▶ _What the task asks_:
Find each line in the rows below that contains the string "модерацию", and copy those lines.

[Source rows]
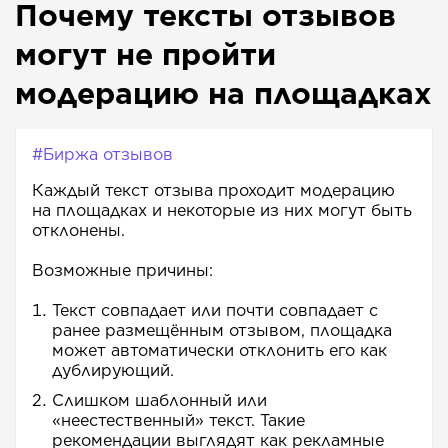
Почему тексты отзывов
могут не пройти
модерацию на площадках
#Биржа отзывов
Каждый текст отзыва проходит модерацию
на площадках и некоторые из них могут быть
отклонены.
Возможные причины:
Текст совпадает или почти совпадает с
ранее размещённым отзывом, площадка
может автоматически отклонить его как
дублирующий.
Слишком шаблонный или
«неестественный» текст. Такие
рекомендации выглядят как рекламные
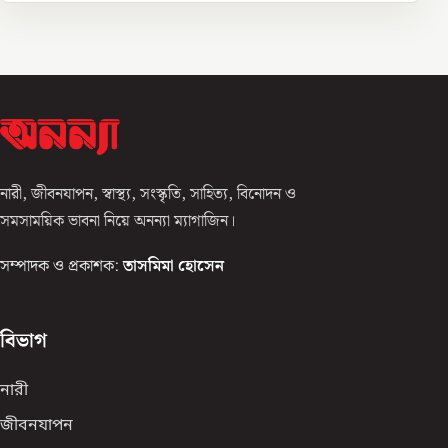
নারী, জীবনযাপন, স্বাস্থ্য, সংস্কৃতি, সাহিত্য, বিনোদন ও
সমসাময়িক ভাবনা নিয়ে অনন্যা ম্যাগাজিন।
সম্পাদক ও প্রকাশক:
তাসমিমা হোসেন
বিভাগ
নারী
জীবনযাপন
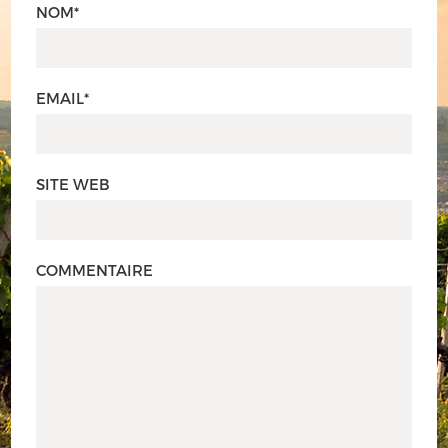
NOM*
EMAIL*
SITE WEB
COMMENTAIRE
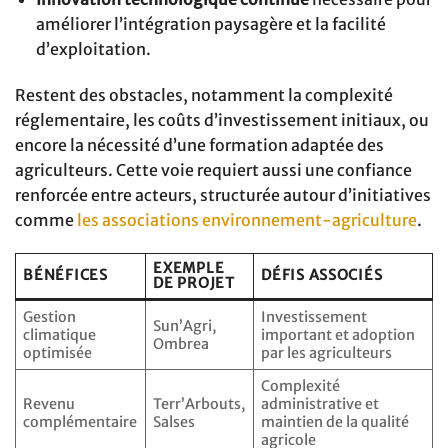
améliorer l’intégration paysagère et la facilité
d’exploitation.
Restent des obstacles, notamment la complexité
réglementaire, les coûts d’investissement initiaux, ou
encore la nécessité d’une formation adaptée des
agriculteurs. Cette voie requiert aussi une confiance
renforcée entre acteurs, structurée autour d’initiatives
comme
les associations environnement-agriculture
.
EXEMPLE
BÉNÉFICES
DÉFIS ASSOCIÉS
DE PROJET
Gestion
Investissement
Sun’Agri,
climatique
important et adoption
Ombrea
optimisée
par les agriculteurs
Complexité
Revenu
Terr’Arbouts,
administrative et
complémentaire
Salses
maintien de la qualité
agricole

▶ _Result below_:
модерацию на площадках
Каждый текст отзыва проходит модерацию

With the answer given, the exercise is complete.